Uphill & Downhill Shots and How to Adjust

Uphill & Downhill Shots and How to Adjust

There is often confusion when it comes to shooting uphill and downhill shots on how to adjust for the incline.  Do you hold high on uphill shots or low on downhill shots?  Vice versa?  Or no change at all?  The answer may surprise some people.

The key to understanding an arrow’s trajectory on uphill and downhill shots is realizing that gravity only acts perpendicular to the earth’s surface.  Thus an arrow is only acted on by gravity for the distance that it travels parallel to the earth, or rather only the horizontal distance.  This results in having to aim low for both downhill and uphill shots!

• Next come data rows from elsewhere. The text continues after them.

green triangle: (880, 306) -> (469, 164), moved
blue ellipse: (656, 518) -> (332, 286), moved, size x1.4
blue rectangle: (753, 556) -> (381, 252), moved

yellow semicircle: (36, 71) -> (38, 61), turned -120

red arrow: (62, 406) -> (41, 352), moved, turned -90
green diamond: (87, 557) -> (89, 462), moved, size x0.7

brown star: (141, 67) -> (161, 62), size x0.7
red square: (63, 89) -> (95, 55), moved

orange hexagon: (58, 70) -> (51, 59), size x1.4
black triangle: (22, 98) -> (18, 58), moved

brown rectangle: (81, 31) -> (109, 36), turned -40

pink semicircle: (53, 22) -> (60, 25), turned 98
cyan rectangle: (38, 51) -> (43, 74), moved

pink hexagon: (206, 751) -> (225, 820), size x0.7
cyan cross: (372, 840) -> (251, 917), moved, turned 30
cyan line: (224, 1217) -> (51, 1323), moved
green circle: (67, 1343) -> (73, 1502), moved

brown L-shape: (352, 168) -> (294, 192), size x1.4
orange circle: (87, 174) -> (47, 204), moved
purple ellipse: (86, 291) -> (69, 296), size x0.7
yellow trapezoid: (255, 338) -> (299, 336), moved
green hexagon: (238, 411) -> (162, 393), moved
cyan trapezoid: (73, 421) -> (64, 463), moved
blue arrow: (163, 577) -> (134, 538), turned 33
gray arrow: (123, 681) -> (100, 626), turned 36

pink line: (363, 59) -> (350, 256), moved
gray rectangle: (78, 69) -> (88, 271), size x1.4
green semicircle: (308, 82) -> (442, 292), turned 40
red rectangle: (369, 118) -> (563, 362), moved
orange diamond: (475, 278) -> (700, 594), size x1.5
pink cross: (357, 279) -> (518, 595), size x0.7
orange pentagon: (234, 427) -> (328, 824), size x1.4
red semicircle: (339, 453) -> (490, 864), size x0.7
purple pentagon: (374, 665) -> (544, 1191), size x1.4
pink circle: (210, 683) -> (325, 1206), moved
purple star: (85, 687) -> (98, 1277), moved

Because the actual distance to the target will always be greater than (or equal to) the horizontal distance to the target, an adjustment must be made when shooting at extreme angles so that the yardage used on the bow sight matches the horizontal distance.  By remembering our geometry lessons, we can quickly calculate the amount of yardage that must be “cut” for either an uphill or downhill shot.

A right triangle is formed by the shooter’s height above the target, the actual distance to the target and the horizontal distance to the target.  The Pythagorean theorem states that the sum of the squares of the sides of a right triangle is equal to the square of the hypotenuse.  By knowing the height the shooter is above the target and the actual distance to the target, the horizontal or the aiming distance can be calculated.


Rather than trying to do the calculations in your head or by hand, the following chart can be used to find the exact yardages:

Adjust Distance Chart


(download a .pdf of the chart here)

You may notice that there is not a lot of difference in most cases; only when the height above the target is extreme or approaching that of the horizontal distance does cutting yardage become an issue.  However, the difference is there and can affect the impact site of an arrow, especially when shooting at the 12 ring on a 3D target or the vitals of a animal.